But as the technology gets cheaper and mass production kicks in a CD is less than 50c worth of plastic and the music is a printed label with the music printed on the underside of the label.
The first AESA modules will be hundreds or even thousands of dollars each, but when aircraft and vehicles and ships and SAM radars and even missiles and satellites get AESA radars the number of modules you make a year becomes billions or trillions... a new R-77 ARH missile has 64 modules each... the enormous 2,500km range radar of the S-500 probably has hundreds of thousands of modules each... ship radars will be enormous too... Armata tanks use AESA radars to detect incoming threats, and UAVs will carry radars too.
As production continues they will make them faster and more accurately with fewer duds and the production price will go down to dollars or even cents per module...
They could even use them in motor vehicles for collision prevention and parking to improve on the current sensors used for those jobs.

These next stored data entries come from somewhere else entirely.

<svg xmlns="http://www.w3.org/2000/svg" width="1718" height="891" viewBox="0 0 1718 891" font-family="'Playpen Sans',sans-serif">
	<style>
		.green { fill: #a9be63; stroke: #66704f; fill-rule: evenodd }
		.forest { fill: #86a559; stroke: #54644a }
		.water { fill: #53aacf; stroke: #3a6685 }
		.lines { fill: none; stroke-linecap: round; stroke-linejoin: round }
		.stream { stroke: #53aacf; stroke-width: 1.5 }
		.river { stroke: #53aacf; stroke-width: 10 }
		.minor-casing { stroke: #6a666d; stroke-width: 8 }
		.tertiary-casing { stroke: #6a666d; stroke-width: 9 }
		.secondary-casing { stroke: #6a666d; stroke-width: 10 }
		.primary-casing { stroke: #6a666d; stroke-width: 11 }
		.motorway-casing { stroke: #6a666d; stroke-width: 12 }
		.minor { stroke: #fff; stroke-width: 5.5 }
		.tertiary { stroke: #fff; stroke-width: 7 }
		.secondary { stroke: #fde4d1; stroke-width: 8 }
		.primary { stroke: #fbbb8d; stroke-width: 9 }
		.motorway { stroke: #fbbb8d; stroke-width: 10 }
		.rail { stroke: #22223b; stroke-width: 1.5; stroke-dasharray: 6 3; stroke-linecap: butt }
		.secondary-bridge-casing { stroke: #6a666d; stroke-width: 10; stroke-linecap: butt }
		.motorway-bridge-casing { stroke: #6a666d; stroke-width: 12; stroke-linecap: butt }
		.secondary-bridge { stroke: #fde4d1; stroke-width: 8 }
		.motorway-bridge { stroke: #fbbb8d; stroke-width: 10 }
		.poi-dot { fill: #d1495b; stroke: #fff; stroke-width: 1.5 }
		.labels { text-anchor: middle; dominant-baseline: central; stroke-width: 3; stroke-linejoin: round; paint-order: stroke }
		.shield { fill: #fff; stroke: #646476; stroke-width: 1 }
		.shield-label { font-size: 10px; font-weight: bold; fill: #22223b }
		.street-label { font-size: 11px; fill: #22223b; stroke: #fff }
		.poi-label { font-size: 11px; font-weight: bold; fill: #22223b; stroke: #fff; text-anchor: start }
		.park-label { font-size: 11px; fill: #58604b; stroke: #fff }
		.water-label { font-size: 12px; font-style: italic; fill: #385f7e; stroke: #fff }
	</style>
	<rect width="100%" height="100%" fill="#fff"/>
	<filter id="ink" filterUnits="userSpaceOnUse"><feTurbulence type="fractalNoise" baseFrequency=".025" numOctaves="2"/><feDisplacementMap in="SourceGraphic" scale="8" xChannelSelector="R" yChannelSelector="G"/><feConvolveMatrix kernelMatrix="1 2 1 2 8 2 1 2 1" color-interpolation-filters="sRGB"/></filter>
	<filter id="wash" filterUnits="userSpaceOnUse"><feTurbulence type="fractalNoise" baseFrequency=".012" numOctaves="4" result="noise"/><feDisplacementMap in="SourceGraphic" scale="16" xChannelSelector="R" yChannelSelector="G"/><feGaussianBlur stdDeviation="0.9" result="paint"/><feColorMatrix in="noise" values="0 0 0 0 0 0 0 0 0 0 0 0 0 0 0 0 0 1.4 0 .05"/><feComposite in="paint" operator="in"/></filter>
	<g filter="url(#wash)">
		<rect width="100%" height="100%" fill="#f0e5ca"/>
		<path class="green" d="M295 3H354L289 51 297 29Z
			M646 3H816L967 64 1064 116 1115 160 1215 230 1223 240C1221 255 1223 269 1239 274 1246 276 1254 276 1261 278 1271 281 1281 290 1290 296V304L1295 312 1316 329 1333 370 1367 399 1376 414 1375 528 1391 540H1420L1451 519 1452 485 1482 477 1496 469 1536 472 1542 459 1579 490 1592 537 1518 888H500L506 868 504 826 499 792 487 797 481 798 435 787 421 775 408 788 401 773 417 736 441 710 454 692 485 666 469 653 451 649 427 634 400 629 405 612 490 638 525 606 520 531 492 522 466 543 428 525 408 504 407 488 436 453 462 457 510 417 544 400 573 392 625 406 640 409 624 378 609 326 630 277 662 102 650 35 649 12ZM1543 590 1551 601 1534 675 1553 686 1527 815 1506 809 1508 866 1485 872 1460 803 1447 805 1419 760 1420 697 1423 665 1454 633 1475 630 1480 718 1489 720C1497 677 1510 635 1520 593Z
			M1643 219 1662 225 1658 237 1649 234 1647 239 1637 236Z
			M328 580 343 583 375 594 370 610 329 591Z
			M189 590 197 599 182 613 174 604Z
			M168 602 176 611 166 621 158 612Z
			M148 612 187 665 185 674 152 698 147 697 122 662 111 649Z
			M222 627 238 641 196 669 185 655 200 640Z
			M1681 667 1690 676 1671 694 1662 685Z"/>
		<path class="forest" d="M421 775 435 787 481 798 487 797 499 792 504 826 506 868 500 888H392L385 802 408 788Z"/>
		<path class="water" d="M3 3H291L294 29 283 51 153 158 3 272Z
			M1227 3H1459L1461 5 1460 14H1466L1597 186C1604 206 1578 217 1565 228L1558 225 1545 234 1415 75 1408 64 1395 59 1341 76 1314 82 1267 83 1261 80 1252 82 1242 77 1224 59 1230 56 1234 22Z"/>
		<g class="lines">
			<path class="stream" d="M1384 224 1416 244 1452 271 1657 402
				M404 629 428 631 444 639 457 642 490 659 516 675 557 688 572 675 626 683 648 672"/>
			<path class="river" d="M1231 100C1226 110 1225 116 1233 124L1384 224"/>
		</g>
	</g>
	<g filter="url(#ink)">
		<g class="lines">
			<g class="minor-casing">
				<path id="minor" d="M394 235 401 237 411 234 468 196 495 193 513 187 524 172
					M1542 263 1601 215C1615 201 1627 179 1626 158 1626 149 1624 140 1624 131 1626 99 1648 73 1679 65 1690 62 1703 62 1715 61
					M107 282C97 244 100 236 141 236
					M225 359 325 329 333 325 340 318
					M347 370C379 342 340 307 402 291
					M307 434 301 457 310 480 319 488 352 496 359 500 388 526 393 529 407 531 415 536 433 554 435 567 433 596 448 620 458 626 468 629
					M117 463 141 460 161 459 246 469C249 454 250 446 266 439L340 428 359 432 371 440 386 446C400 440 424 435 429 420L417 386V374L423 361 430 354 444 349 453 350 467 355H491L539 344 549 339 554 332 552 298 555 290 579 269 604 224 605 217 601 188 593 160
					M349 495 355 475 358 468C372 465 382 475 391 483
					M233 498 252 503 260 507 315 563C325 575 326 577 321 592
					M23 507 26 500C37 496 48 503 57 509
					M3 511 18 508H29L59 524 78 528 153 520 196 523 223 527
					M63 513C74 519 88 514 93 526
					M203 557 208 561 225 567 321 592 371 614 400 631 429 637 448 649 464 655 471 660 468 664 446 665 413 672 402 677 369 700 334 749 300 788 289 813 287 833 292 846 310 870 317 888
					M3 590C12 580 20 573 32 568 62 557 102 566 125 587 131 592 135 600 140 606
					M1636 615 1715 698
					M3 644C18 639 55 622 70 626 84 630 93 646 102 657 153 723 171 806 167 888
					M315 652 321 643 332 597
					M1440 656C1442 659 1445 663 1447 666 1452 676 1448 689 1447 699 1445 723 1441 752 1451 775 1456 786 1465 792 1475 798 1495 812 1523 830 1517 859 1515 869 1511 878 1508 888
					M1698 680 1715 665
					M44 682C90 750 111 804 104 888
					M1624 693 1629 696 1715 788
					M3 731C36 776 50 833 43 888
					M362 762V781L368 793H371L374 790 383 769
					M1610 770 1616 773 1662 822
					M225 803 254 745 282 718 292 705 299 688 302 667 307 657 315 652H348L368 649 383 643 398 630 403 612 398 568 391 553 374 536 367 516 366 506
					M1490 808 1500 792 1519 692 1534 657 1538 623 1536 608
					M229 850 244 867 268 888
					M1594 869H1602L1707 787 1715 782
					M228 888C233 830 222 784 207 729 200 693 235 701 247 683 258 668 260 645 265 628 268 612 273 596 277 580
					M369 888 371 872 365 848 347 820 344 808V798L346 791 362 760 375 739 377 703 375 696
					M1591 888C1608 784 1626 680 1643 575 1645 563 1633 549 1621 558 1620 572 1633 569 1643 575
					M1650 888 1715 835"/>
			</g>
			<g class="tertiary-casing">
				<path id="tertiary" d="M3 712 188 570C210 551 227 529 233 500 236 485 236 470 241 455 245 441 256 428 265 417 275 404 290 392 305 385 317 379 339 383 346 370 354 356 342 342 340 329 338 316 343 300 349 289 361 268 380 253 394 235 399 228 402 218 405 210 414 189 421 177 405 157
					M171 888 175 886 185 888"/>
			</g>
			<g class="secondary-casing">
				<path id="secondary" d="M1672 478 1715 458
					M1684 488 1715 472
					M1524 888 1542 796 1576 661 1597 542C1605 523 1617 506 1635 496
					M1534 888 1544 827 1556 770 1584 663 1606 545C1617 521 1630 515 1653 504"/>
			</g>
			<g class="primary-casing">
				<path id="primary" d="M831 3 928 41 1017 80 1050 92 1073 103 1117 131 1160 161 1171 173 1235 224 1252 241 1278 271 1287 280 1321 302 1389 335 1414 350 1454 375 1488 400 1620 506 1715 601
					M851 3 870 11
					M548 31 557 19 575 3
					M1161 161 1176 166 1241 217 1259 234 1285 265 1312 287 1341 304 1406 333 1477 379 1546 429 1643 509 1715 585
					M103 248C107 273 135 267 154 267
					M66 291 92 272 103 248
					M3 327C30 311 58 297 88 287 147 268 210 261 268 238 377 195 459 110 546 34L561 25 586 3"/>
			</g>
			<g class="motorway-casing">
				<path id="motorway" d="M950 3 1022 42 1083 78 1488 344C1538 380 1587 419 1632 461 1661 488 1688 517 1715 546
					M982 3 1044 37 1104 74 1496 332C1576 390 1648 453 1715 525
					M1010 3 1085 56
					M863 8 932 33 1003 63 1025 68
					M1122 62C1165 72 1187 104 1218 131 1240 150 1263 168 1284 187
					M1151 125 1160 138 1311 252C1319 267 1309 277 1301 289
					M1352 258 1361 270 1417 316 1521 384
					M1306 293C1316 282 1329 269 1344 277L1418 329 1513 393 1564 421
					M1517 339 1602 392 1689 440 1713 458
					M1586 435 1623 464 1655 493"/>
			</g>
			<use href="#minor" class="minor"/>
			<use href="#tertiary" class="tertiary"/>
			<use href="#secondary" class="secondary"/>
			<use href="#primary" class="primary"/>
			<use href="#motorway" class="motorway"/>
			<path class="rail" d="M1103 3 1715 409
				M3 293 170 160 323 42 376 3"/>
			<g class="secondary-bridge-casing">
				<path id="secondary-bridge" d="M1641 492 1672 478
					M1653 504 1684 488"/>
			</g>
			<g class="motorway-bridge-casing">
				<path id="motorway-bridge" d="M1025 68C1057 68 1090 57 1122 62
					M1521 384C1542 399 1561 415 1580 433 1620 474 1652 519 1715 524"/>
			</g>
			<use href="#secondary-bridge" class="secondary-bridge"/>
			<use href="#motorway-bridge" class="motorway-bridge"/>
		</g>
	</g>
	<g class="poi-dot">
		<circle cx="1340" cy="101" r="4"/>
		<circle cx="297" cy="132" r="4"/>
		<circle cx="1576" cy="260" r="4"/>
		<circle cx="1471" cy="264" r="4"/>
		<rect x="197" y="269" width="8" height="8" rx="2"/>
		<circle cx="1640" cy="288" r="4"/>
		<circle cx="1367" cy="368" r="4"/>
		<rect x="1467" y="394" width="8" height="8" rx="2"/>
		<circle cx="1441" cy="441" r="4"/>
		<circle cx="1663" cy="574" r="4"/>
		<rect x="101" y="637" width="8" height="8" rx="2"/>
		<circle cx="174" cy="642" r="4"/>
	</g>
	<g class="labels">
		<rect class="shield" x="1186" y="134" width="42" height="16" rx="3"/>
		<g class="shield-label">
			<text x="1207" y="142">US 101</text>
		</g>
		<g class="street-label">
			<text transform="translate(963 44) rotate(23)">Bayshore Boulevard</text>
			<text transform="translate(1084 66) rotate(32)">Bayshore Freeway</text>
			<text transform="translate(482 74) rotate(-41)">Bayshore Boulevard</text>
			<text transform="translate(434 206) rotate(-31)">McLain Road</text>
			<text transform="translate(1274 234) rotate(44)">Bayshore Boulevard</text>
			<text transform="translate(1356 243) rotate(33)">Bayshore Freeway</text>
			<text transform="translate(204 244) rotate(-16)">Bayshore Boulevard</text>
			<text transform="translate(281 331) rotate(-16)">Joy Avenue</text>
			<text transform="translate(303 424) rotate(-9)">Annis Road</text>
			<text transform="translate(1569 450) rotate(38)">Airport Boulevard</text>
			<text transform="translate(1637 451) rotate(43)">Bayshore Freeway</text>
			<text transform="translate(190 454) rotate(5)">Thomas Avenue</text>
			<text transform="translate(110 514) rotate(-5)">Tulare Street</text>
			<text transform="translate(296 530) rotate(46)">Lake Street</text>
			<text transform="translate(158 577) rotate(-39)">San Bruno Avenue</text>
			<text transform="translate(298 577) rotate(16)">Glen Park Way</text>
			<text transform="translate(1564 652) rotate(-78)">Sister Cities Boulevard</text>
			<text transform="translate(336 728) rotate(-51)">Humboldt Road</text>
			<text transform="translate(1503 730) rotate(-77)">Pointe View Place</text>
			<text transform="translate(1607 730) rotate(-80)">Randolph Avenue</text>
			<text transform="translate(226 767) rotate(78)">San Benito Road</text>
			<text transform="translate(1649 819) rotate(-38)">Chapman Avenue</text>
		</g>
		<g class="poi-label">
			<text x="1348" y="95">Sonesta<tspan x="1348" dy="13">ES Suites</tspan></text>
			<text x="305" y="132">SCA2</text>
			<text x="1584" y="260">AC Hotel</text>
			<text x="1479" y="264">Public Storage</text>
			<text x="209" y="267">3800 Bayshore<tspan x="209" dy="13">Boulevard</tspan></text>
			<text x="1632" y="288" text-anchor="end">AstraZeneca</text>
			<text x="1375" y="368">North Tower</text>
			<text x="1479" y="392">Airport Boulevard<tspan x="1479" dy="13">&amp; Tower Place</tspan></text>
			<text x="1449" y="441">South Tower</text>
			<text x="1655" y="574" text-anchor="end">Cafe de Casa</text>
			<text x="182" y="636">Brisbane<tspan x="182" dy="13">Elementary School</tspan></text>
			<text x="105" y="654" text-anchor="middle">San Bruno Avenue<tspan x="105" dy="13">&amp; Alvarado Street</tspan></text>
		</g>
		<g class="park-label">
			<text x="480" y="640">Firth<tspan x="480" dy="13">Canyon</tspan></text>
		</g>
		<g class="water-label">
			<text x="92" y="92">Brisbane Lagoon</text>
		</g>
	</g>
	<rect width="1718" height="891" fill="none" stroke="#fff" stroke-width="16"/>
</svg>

If the choice is to keep a MiG-21 with operational costs of maybe $4,000 per flight hour and put a $1,500,000 dollar new AESA radar in its nose, or have to buy a new $35 million dollar MiG-29 or F-16 with a 1.5 million dollar radar in their noses, but pay $15,000 per flight hour... and also buy all new parts and retrain your ground crews and pilots.
The reality is that the vast majority of countries with an air force don't really need fighters, and generally the fighters they have they really don't need anyway.
I mean WTF does Germany actually do with its fighter planes?
If you gave Poland F-35s... how long would they last in real combat?
More importantly... how many hours would they be able to afford to keep them operational?